During and after the American Civil War, New Brunswick became increasingly fearful of the military threat posed by the United States. Events such as the Trent affair and the Chesapeake incident fuelled such fears during the war. The Fenians, a group of mainly ex-Civil War soldiers who were sympathetic to the cause of Irish independence, also proved disconcerting, and newspapers provided frequent updates of Fenian movements along the border with the United States. In April, 1866, Fenians launched a raid on New Brunswick.

Gordon's Push for Union, 1863

In 1863, Governor Gordon decided to pursue the idea of Maritime Union. There is still debate as to why Gordon wanted to unite New Brunswick, Prince Edward Island and Nova Scotia into a single province. The military and economic security of the region was an important factor, as was Britain's desire for some sort of union in British North America. There was also historical precedent: Prince Edward Island and New Brunswick had once been administered as parts of Nova Scotia, until 1769 and 1784 respectively. Some historians cite Gordon's own ambition as another factor, noting that he envisioned himself as the natural choice for governor of the united Maritime colonies. Gordon sent an invitation to Nova Scotia and Prince Edward Island for a conference to discuss the matter. Legislatures in all three provinces passed motions supporting the idea.

Gordon's initiative for Maritime Union was quickly overshadowed by a more ambitious project. In the wake of the collapse of the government of United Canada, a coalition had been formed to study possible reforms. This coalition heard of the proposed Maritime Union meeting, and asked if representatives from Canada could attend in order to discuss the possibility of a union between all of British North America. The Maritime colonies agreed, hastily organizing a meeting to take place at Charlottetown that September.

## CHALLENGE A
Please recast the rows between the line holding "like 7 h 34 min" and the line holding "Indicated: 5 h 18 min", inclusive, as a two-column CSV with the columns instruction and reading. Give one CSV line per row, with its text and its answer each in a single quoted field and line breaks turned into spaces.

## AVAILABLE DATA
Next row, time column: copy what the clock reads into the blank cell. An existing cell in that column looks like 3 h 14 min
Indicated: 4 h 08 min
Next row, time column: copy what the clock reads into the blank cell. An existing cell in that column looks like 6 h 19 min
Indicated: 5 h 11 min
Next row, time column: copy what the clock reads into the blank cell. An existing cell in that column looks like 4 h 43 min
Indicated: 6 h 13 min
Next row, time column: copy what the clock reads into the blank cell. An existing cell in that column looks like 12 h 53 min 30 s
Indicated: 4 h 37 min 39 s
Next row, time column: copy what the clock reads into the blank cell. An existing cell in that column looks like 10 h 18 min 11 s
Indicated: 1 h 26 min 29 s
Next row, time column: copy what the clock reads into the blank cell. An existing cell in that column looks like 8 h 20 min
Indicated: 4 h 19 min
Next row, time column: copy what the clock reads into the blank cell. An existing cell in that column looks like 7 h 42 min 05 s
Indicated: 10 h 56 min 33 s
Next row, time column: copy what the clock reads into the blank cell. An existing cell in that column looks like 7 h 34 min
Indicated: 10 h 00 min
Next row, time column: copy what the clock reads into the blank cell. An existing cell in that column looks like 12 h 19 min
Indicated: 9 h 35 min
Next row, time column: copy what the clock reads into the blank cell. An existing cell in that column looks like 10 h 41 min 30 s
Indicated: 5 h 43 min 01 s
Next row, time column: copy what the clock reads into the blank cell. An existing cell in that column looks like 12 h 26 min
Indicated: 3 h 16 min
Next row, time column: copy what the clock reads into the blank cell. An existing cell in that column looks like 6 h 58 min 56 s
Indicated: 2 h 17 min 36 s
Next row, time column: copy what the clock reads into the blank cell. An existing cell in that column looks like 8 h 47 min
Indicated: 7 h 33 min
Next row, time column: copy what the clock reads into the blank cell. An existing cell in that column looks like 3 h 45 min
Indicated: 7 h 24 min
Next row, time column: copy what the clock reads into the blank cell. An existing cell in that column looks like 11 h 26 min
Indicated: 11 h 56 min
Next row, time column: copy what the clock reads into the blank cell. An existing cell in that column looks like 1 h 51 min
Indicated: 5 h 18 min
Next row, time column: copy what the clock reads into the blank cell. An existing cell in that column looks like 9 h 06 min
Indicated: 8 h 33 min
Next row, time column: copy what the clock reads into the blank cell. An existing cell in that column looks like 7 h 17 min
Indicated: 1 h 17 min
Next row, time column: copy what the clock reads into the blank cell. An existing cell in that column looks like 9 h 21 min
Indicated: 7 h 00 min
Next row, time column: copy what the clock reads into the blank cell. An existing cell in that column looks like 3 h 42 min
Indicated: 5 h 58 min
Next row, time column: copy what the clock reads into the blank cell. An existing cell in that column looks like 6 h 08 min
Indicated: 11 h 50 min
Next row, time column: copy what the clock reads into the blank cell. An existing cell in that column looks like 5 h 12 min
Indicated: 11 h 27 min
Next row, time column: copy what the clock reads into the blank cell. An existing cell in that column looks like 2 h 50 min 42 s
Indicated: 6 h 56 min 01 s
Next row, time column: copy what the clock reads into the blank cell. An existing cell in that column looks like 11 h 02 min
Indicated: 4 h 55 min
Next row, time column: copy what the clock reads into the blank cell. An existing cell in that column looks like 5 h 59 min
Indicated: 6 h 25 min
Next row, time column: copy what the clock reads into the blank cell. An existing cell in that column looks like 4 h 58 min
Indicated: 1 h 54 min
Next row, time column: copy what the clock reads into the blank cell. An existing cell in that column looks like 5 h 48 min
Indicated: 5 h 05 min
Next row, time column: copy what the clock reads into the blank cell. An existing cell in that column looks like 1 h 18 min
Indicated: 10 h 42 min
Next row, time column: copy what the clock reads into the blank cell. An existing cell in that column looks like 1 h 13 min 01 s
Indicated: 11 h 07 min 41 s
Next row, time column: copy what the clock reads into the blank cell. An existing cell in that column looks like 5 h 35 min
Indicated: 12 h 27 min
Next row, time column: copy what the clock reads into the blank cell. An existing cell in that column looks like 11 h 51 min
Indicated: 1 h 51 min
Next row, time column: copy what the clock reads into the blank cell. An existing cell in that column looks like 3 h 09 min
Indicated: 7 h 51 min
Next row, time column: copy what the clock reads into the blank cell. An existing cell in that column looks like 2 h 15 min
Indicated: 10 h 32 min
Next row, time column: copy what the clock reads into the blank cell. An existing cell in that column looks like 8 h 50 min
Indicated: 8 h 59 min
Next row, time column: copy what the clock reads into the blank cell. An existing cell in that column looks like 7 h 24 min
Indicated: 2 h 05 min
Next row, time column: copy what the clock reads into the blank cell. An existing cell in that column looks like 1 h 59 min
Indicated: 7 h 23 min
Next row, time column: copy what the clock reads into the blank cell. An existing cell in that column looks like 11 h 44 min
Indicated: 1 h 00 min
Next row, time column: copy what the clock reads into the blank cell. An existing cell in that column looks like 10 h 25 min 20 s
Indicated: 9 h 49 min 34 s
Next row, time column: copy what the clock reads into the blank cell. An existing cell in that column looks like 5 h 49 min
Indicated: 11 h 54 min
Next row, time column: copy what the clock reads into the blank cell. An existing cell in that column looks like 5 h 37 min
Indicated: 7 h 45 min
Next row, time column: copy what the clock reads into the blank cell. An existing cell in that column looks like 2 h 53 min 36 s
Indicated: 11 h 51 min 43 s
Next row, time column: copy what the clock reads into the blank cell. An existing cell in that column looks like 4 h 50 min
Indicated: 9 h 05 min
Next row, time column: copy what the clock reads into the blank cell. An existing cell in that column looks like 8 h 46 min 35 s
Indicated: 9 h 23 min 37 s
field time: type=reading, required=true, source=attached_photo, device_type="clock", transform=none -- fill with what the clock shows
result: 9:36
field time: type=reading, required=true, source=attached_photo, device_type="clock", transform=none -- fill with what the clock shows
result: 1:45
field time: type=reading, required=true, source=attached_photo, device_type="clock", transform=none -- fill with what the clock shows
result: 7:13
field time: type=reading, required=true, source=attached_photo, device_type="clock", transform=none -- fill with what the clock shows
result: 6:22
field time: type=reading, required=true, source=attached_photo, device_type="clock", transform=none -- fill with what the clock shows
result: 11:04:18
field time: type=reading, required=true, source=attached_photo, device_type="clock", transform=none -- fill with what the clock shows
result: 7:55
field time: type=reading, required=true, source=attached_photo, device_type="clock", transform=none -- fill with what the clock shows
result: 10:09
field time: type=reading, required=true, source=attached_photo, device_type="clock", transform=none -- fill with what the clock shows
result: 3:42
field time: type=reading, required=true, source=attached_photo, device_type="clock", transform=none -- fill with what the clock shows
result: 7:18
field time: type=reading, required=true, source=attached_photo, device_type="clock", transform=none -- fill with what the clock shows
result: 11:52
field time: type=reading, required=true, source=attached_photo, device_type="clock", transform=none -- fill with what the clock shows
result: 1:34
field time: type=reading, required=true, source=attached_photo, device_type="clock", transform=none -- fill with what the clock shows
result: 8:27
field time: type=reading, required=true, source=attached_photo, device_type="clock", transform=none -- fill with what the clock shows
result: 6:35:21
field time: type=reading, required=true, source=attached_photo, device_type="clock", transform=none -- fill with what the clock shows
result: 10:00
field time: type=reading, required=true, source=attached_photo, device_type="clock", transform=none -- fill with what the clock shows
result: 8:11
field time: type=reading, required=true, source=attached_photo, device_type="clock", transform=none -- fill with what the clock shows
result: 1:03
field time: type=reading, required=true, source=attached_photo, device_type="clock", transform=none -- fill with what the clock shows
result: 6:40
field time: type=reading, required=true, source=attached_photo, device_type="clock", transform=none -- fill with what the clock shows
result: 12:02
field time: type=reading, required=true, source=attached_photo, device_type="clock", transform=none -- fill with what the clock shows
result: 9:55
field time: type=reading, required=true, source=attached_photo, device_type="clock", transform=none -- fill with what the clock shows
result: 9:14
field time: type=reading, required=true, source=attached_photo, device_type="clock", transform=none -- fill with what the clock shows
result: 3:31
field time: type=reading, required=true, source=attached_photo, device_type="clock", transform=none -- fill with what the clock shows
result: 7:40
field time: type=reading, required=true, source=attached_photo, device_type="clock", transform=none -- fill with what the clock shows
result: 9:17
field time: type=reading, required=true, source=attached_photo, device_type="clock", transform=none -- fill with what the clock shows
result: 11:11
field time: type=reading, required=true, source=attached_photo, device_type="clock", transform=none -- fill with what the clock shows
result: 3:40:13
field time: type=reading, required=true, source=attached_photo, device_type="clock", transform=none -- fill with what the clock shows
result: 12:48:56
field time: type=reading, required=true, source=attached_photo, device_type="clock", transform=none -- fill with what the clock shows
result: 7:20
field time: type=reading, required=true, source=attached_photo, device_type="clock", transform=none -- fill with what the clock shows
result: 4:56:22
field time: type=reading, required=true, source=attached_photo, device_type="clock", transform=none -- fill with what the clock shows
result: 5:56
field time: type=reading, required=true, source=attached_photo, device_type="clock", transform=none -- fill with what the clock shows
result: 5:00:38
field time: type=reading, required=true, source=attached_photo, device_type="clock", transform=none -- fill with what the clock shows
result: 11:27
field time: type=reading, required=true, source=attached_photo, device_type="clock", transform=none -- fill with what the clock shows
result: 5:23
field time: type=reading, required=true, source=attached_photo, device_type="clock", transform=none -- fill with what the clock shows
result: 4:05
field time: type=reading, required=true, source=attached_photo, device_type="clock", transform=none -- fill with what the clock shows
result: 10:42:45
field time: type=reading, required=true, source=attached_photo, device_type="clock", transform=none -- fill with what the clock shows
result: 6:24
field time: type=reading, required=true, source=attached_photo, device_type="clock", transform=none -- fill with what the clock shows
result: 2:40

## CHALLENGE B
Write out the Maritime Union passage between "In 1863, Governor" and "supporting the idea.", inclusive, swapping "conference" for "meeting".

## ANSWER A
instruction,reading
"Next row, time column: copy what the clock reads into the blank cell. An existing cell in that column looks like 7 h 34 min Indicated:","10 h 00 min"
"Next row, time column: copy what the clock reads into the blank cell. An existing cell in that column looks like 12 h 19 min Indicated:","9 h 35 min"
"Next row, time column: copy what the clock reads into the blank cell. An existing cell in that column looks like 10 h 41 min 30 s Indicated:","5 h 43 min 01 s"
"Next row, time column: copy what the clock reads into the blank cell. An existing cell in that column looks like 12 h 26 min Indicated:","3 h 16 min"
"Next row, time column: copy what the clock reads into the blank cell. An existing cell in that column looks like 6 h 58 min 56 s Indicated:","2 h 17 min 36 s"
"Next row, time column: copy what the clock reads into the blank cell. An existing cell in that column looks like 8 h 47 min Indicated:","7 h 33 min"
"Next row, time column: copy what the clock reads into the blank cell. An existing cell in that column looks like 3 h 45 min Indicated:","7 h 24 min"
"Next row, time column: copy what the clock reads into the blank cell. An existing cell in that column looks like 11 h 26 min Indicated:","11 h 56 min"
"Next row, time column: copy what the clock reads into the blank cell. An existing cell in that column looks like 1 h 51 min Indicated:","5 h 18 min"

## ANSWER B
In 1863, Governor Gordon decided to pursue the idea of Maritime Union. There is still debate as to why Gordon wanted to unite New Brunswick, Prince Edward Island and Nova Scotia into a single province. The military and economic security of the region was an important factor, as was Britain's desire for some sort of union in British North America. There was also historical precedent: Prince Edward Island and New Brunswick had once been administered as parts of Nova Scotia, until 1769 and 1784 respectively. Some historians cite Gordon's own ambition as another factor, noting that he envisioned himself as the natural choice for governor of the united Maritime colonies. Gordon sent an invitation to Nova Scotia and Prince Edward Island for a meeting to discuss the matter. Legislatures in all three provinces passed motions supporting the idea.